The difference in dissolved material between pH 8.5 and 9.0 is basically non-existent, but for pH 9.5, it is quite considerable, with 10% more remaining undissolved. This is relevant when considering applying, for example, 1,000 kg of crystals to the fields as P fertiliser, as 100 kg would not be leached, resulting in considerable savings in fertiliser in the long term. This difference in dissolution of the crystals may be explained by considering the sum of peak intensity and FWHM (full width at half maximum) for the most relevant peaks in the diffractograms – 2θ values of 15.9°, 21.0°, 21.6°, 27.2° and 32.1° (Figure 8).
The sum of peak intensities is higher for pH 9.0 than for pH 8.5. This occurrence reflects what was found with SEM microphotographs where crystals were revealed to be smaller and with a thinner needle-like shape morphology at pH 9.0 than at pH 8.5, having more crystals with smaller sizes reducing the count sum. The FWHM is an important parameter as it reflects the structure organisation and crystallinity; higher FWHM means less crystallinity, which fits the dissolution results. The difference in FWHM sum is similar to the difference in dissolved material between pH 9.0 and 8.5, as after the third day, the difference between dissolved material in these pH levels is almost non-existent. The diffractograms (Figure 5) also explain the different behaviour of the crystals formed at pH 8.5 and 9.0 compared to those formed at pH 9.5. While the crystals in the first two pH levels have larger and narrower width at half height, pH 9.5 has smaller peaks with broader width at half height. This reveals the latter one as less crystalline with a higher number of smaller crystals, and pH 8.5 and 9.0 as more crystalline with a higher number of larger crystals, which confirms the information taken from the distribution of crystal area. Lower crystallinity and smaller crystals with higher FWHM explain why pH 9.5 is the one showing higher dissolution material, making the precipitate less suitable to be used as fertiliser.

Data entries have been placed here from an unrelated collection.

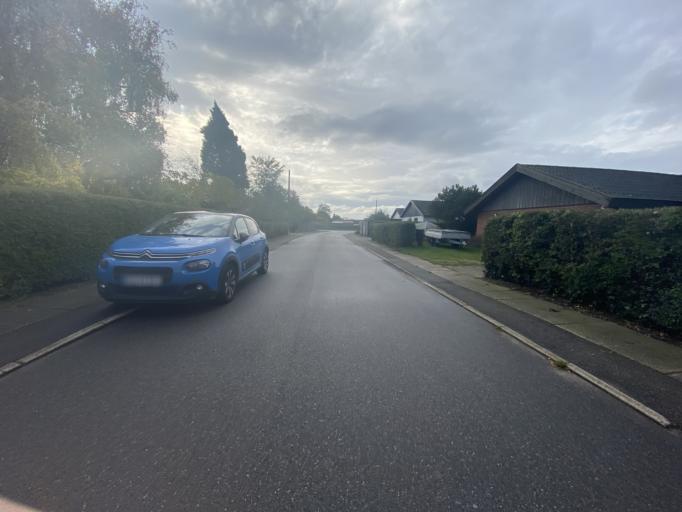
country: DK
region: Capital Region
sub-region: Dragor Kommune
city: Dragor
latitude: 55.5881
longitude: 12.6479
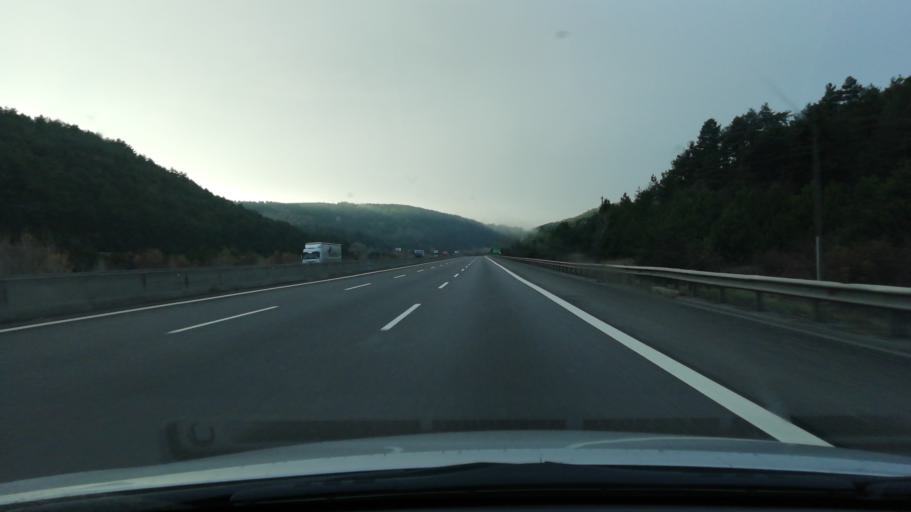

Aiming at the maximisation of P recovery, the interaction of Mg:PO4 and pH is highly significant, with crystal size and properties also being relevant for full scale application and P recovery and reuse. This study shows that focusing only on P recovery yield is not appropriate. Recovery efficiency showed a difference of 1% between pH 8.5 and 9.5; however, adding the data obtained from crystal properties, the best process conditions for larger crystal production are for pH 8.5–9.0, along with SI values of 3.0–3.5 for Mg:PO4 1.2:1, resulting in almost 200 μm2 of difference in crystal size from pH 8.5 to pH 8.0 or 9.5. Water dissolution tests have also shown that precipitates obtained at pH 8.5 and 9.0 are less soluble, ∼10% less, than precipitates obtained at pH 9.5, providing better use as slow-release fertilisers and minimising leaching, which is important for reducing the accumulation of P in receiving waters through water runoff. In summary, this study reveals that the best process conditions towards P recovery with better performance as agriculture fertiliser are Mg:PO4 1.2:1, pH 8.5 and 30 minutes of contact time in hydrolysed urine. These conditions, obtained at laboratory scale, reveal the possibility of recovering 99% of P, with a simultaneous recovery of at least 20.6% of NH4+, with crystals ranging between 850 and 950 μm2 and less water solubility.